**List of tasks**
A: In the Apache Beam forum thread, the reply passes write_result to the Map even though the Map never uses it. Explain why, based on the thread.
B: List every step label used in the pipeline code in the Apache Beam forum thread.
C: Print the Apache Beam forum thread from "p = beam.Pipeline(options=PipelineOptions(pipeline_args))" to "p.run().wait_until_finish()".

**Text passage**
▬▬▬▬▬▬▬▬▬▬
You are viewing a plain text version of this content. The canonical link for it is here.
Posted to dev@beam.apache.org by radhika sharma <ra...@gmail.com> on 2021/02/03 13:17:41 UTC

How to create an emty file using apche beam

I have created a data flow template as below

from __future__ import absolute_import
import apache_beam as beam
import argparse
import logging
from apache_beam.options.pipeline_options import PipelineOptions
from apache_beam.io.gcp.internal.clients import bigquery
from datetime import date
today = date.today()
current_date = today.strftime("%Y%m%d")
def run(argv=None):
    parser = argparse.ArgumentParser()
    known_args, pipeline_args = parser.parse_known_args(argv)
    p = beam.Pipeline(options=PipelineOptions(pipeline_args))
    (p | 'ReadTable' >> beam.io.Read(beam.io.BigQuerySource(query="SELECT DISTINCT(IF(LENGTH(MOBILE)=10, CONCAT('91',MOBILE),REPLACE(MOBILE,'+91 ','91'))) FROM `whr-asia-datalake-nonprod.WHR_DATALAKE.C4C_CONSUMER_RAW` WHERE REGEXP_CONTAINS(REGEXP_REPLACE(Mobile, ' ', ''),r'^(?:(?:\+|0{0,2})91(\s*[\-]\s*)?|[0]?)?[6789]\d{9}$')",use_standard_sql=True))
       | 'read values' >> beam.Map(lambda x: x.values())
       | 'CSV format' >> beam.Map(lambda row:'|'.join ("WRPOOL|5667788|"+ str(column) +'|"'+"Hi, This msg is from Whirlpool DL" + '"' for column in row))
       | 'Write_to_GCS' >> beam.io.WriteToText('gs://whr-asia-datalake-dev-standard/outbound/Valuefirst/WHR_MOBILE_CNSNT_REQ'+''+ str(current_date),file_name_suffix='.csv',header='SENDER_ID|SHORTCODE|MOBILE_NUM|CONSENT_MSG')
    p.run().wait_until_finish()
if __name__ == '__main__':
    logging.getLogger().setLevel(logging.INFO)
    run()

I need to create an emoty file after csv file is created. Not sure which option to use. Can some one help??

Please help. Its urgent. 

I have tried beam.Create('gs://whr-asia-datalake-dev-standard/outbound/Valuefirst/Valuefirst.done') to create empty file.
Doesn't work. 


Re: How to create an emty file using apche beam

Posted by Robert Bradshaw <ro...@google.com>.
You could write a DoFn that "consumes" the output of write as a side input
and touches the file manually. E.g.

    write_result = ... | beam.io.WriteToText(...)
    p | beam.Create([None]) | beam.Map(lambda unused_none, unused_side:
create_file(), unused_side=write_result)

where create_file() actually creates the file in question. Though
write_result is unused, this will cause the Map to block until it is
computed.
▬▬▬▬▬▬▬▬▬▬
**Given records**
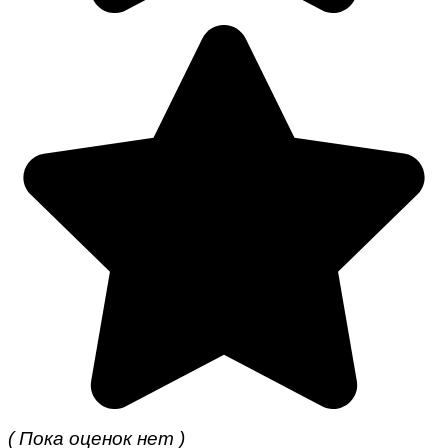
( Пока оценок нет )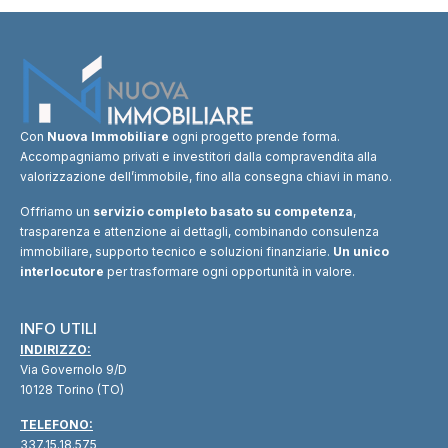
Con
Nuova Immobiliare
ogni progetto prende forma.
Accompagniamo privati e investitori dalla compravendita alla
valorizzazione dell’immobile, fino alla consegna chiavi in mano.
Offriamo un
servizio completo basato su competenza
,
trasparenza e attenzione ai dettagli, combinando consulenza
immobiliare, supporto tecnico e soluzioni finanziarie.
Un unico
interlocutore
per trasformare ogni opportunità in valore.
INFO UTILI
INDIRIZZO:
Via Governolo 9/D
10128 Torino (TO)
TELEFONO:
337.15.18.575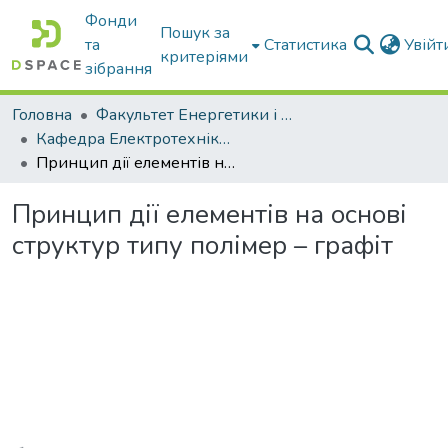
Фонди
Пошук за
та
Статистика
Увій
критеріями
зібрання
Головна
Факультет Енергетики і комп'ютерних технологій
Кафедра Електротехніки і електромеханіки ім. проф. В.В. Овчарова
Принцип дії елементів на основі структур типу полімер – графіт
Принцип дії елементів на основі
структур типу полімер – графіт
▬▬▬▬▬▬▬▬▬▬
**Responses**
A: Passing write_result to the Map as a side input makes the Map block until write_result has been computed. The file is therefore created only after the write step finishes.

B:
- 'ReadTable'
- 'read values'
- 'CSV format'
- 'Write_to_GCS'

C:
p = beam.Pipeline(options=PipelineOptions(pipeline_args))
    (p | 'ReadTable' >> beam.io.Read(beam.io.BigQuerySource(query="SELECT DISTINCT(IF(LENGTH(MOBILE)=10, CONCAT('91',MOBILE),REPLACE(MOBILE,'+91 ','91'))) FROM `whr-asia-datalake-nonprod.WHR_DATALAKE.C4C_CONSUMER_RAW` WHERE REGEXP_CONTAINS(REGEXP_REPLACE(Mobile, ' ', ''),r'^(?:(?:\+|0{0,2})91(\s*[\-]\s*)?|[0]?)?[6789]\d{9}$')",use_standard_sql=True))
       | 'read values' >> beam.Map(lambda x: x.values())
       | 'CSV format' >> beam.Map(lambda row:'|'.join ("WRPOOL|5667788|"+ str(column) +'|"'+"Hi, This msg is from Whirlpool DL" + '"' for column in row))
       | 'Write_to_GCS' >> beam.io.WriteToText('gs://whr-asia-datalake-dev-standard/outbound/Valuefirst/WHR_MOBILE_CNSNT_REQ'+''+ str(current_date),file_name_suffix='.csv',header='SENDER_ID|SHORTCODE|MOBILE_NUM|CONSENT_MSG')
    p.run().wait_until_finish()